Brian Knappenberger's film The Internet's Own Boy: The Story of Aaron Swartz, which had its world premiere in January, will open North America's largest documentary festival in Toronto on April 24, 2014, with an international bow.
And veteran rocker Alice Cooper will be in Toronto on April 28 for the Canadian bow of director Reginald Harkema's doc opera Super Duper Alice Cooper, which is to have a world premiere at Tribeca.
Cooper's Q&A will also be beamed to 47 cinema screens across Canada by exhibition giant Cineplex Entertainment.
Participant Media and Film Buff earlier picked up the North American rights to Knappenberger's doc about Swartz, the Internet coder and programming pioneer who committed suicide a year ago after being arrested for computer fraud.

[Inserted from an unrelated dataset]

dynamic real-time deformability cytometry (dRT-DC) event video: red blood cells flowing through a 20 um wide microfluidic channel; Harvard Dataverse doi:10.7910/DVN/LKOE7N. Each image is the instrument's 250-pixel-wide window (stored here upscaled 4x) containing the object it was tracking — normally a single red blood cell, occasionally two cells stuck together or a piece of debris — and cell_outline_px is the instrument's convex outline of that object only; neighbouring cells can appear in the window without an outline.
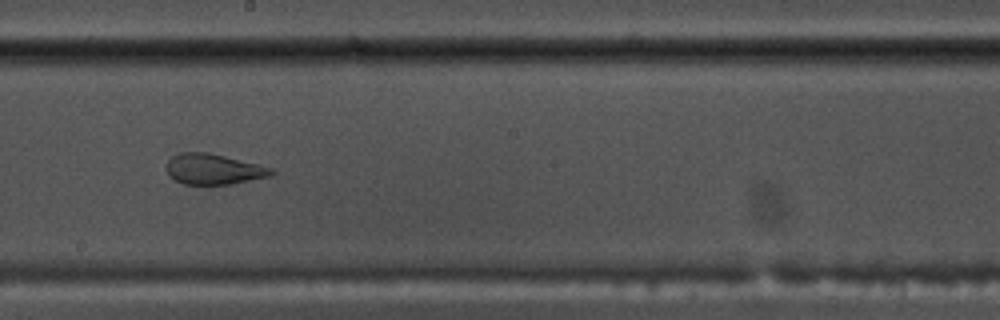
{"species": "common noctule bat (a hibernating species)", "species_latin": "Nyctalus noctula", "temperature_condition": "warm", "stored_images_in_passage": 40, "camera_frame_rate_fps": 3000, "um_per_image_px": 0.085, "animal": {"sex": "male", "body_mass_g": 17.5, "forearm_length_mm": 52.3}, "frame": {"image": 1, "passage_image": 16, "time_ms": 5.0, "image_size_px": [1000, 320], "cell_outline_px": [[276, 172], [272, 176], [232, 184], [184, 184], [168, 176], [164, 168], [168, 160], [172, 156], [180, 152], [208, 152], [260, 164], [272, 168]], "centroid_in_image_um": [18.15, 14.37], "position_along_channel_um": 230.0, "area_um2": 19.02}}
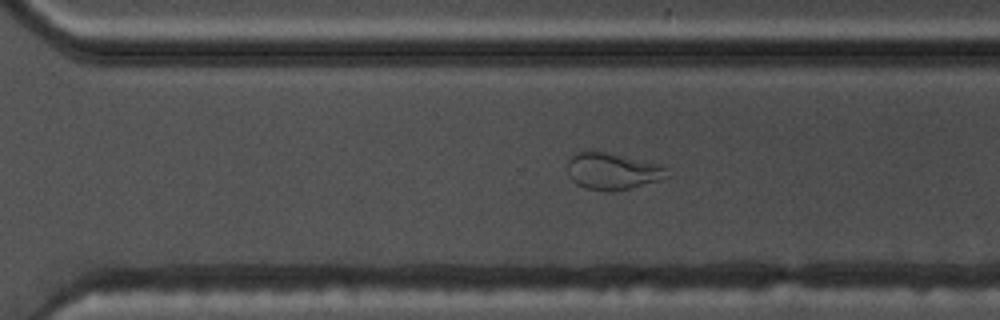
{"frame": {"image": 2, "passage_image": 23, "time_ms": 7.333, "image_size_px": [1000, 320], "cell_outline_px": [[668, 176], [660, 180], [612, 192], [604, 192], [584, 188], [576, 184], [568, 176], [568, 160], [576, 152], [604, 152], [660, 164], [668, 168]], "centroid_in_image_um": [52.04, 14.57], "position_along_channel_um": 318.6, "area_um2": 21.21}}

Swartz helped develop RSS and Reddit before becoming an Internet activist.
Hot Docs' high profile special presentation sidebar has booked James Spione's Silenced, about four whistle-blowers on America's war on terror; Anthony Baxter's A Dangerous Game; Jesse Moss' The Overnighters; and Pavel Loparev and Askold Kurev's Children 404, about young Russian gays and lesbians.

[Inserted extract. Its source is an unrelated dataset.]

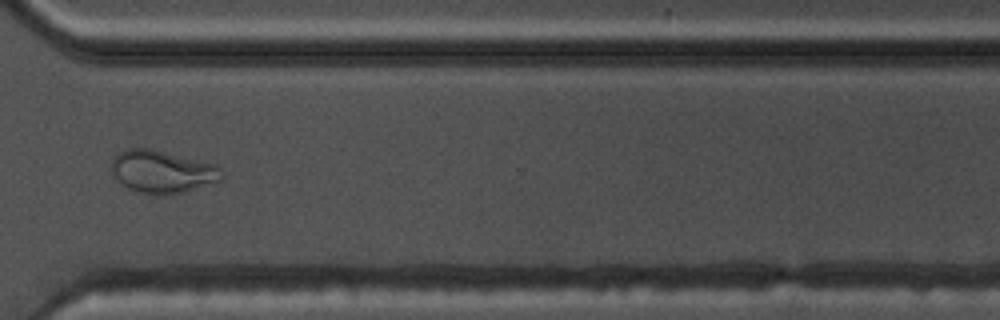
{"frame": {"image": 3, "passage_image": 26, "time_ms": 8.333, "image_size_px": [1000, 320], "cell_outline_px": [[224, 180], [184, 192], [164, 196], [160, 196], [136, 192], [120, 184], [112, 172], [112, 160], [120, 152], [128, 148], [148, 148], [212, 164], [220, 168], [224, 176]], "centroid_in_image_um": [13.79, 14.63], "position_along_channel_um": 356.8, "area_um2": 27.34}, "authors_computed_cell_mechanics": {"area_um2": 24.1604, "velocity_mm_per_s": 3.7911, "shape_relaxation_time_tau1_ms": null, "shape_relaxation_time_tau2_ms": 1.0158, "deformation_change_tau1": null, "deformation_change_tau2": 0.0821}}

The Canadian festival also plans a spotlight on Danish documentaries, and a special screening of the Oscar-winning film Harlan County, USA, with director Barbara Kopple on hand for a Q&A.
Also headed to Toronto is Star Trek's George Takei, who will participate in the festival's Big Ideas sidebar by discussing his acting and activism.
In all, Hot Docs will screen 197 films from 43 countries.
The 2014 Hot Docs edition is set to run from April 24 to May 4, 2014 in Toronto.